Un autre fait de “communication” du ministre a envenimé encore un peu plus le climat social dans la fonction publique : son tweet de félicitations, mi-novembre, au multimilliardaire américain Elon Musk pour sa nomination par Donald Trump à la tête d’un nouveau ministère “de l’Efficacité gouvernementale” créé par le Président américain élu pour “démanteler la bureaucratie gouvernementale” américaine, “sabrer les réglementations excessives”, “couper dans les dépenses inutiles” et “restructurer les agences fédérales”.
“Félicitations pour avoir accepté ce super défi, Elon Musk”, a ainsi écrit (en anglais) Guillaume Kasbarian en ajoutant avoir “hâte de partager” avec l’homme d’affaires américain “les meilleures pratiques pour lutter contre l’excès de bureaucratie, réduire la paperasse et repenser les organisations publiques pour améliorer l’efficacité des agents publics”. Des propos qui ont valu instantanément au ministre une volée de bois vert. Et ce notamment de la part de la classe politique de gauche et des syndicats, qui y ont vu une provocation à l’égard des agents publics.

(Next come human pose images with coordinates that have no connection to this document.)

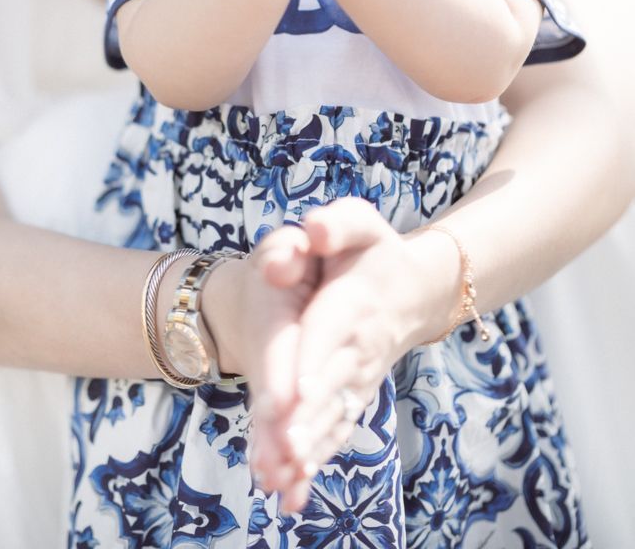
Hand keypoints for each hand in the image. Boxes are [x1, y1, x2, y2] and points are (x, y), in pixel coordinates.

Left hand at [250, 199, 457, 511]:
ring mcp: (362, 375)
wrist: (418, 288)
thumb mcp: (358, 221)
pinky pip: (339, 426)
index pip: (332, 330)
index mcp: (355, 300)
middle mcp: (361, 344)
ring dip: (313, 444)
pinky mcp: (357, 393)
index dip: (316, 359)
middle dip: (311, 416)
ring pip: (336, 413)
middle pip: (333, 382)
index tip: (298, 392)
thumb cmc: (376, 250)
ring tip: (286, 474)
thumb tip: (312, 230)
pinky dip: (321, 453)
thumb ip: (335, 223)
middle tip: (286, 448)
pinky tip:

En réaction, Guillaume Kasbarian avait assumé son tweet et dénoncé des réactions “totalement délirantes” et “disproportionnées”. “J’ai fait mon travail, on regarde ce qui se passe partout autour de nous en matière d’initiatives de simplification. Si je ne le faisais pas, on serait dans notre igloo et on ne ferait pas le boulot”, avait répondu le ministre, qui assurait que “(s)on objectif n’était pas de jeter de l’huile sur le feu”. Ce qui n’avait pas suffi à apaiser le climat très électrique de la fonction publique, matérialisé dans la foulée par un appel à la grève pour le 5 décembre dernier.
Un défi budgétaire et d‘attractivité pour le gouvernement Bayrou
Tout l’enjeu désormais pour le gouvernement Bayrou sera de tenter de restaurer les relations entre l’État et les syndicats de la fonction publique. Une tâche qui s’annonce ardue au vu des traces laissées par les gouvernements Attal et Barnier. L’équipe Bayrou aura rapidement à préciser ses intentions pour la fonction publique et des questions concrètes se poseront dès le début d’année au nouveau gouvernement dans le cadre de la préparation du budget : quelle trajectoire voudra-t-il pour les effectifs de la fonction publique et comptera-t-il lui aussi baisser l’indemnisation des agents publics durant leurs arrêts maladie, comme le souhaitait le gouvernement Barnier ? Le Sénat, dominé par la droite, promet en tout cas déjà de remettre ces mesures sur la table dans le cadre du budget, dont l’examen a été interrompu par la censure du gouvernement Barnier.
Au-delà de ces enjeux budgétaires, le gouvernement Bayrou devra préciser ce qu’il compte faire pour enrayer la crise d’attractivité du secteur public. Dans un rapport publié début décembre, France Stratégie lance un nouveau “message d’alerte” à propos de cette problématique. L’organisme de réflexion placé auprès de Matignon y pointe notamment un “déclassement salarial” de la fonction publique.
“Il y a véritablement urgence pour sauver le service public”, a réagi le porte-parole de la Coordination des employeurs territoriaux, Philippe Laurent, après la publication de ce rapport. Et de regretter que “trois ans” aient été “perdus” sur la question de l’attractivité, “malgré les chantiers annoncés par Stanislas Guerini, qui avait manifesté une vraie volonté de traiter le sujet et initié quelques réflexions”. “Mais il y a pire, a ajouté le maire UDI de Sceaux. Les récentes critiques et attaques contre les agents publics provenant de personnalités haut placées de l’État et de certains dirigeants politiques du pays, et les rapports à charge de quelques institutions, ont encore davantage abîmé l’image de la fonction publique, du service public et des agents publics qui le servent, créant chez ces derniers un fort sentiment d’abandon et de relégation.” Charge aujourd’hui au nouveau Premier ministre et à son gouvernement de tenter de retisser le lien avec les agents publics.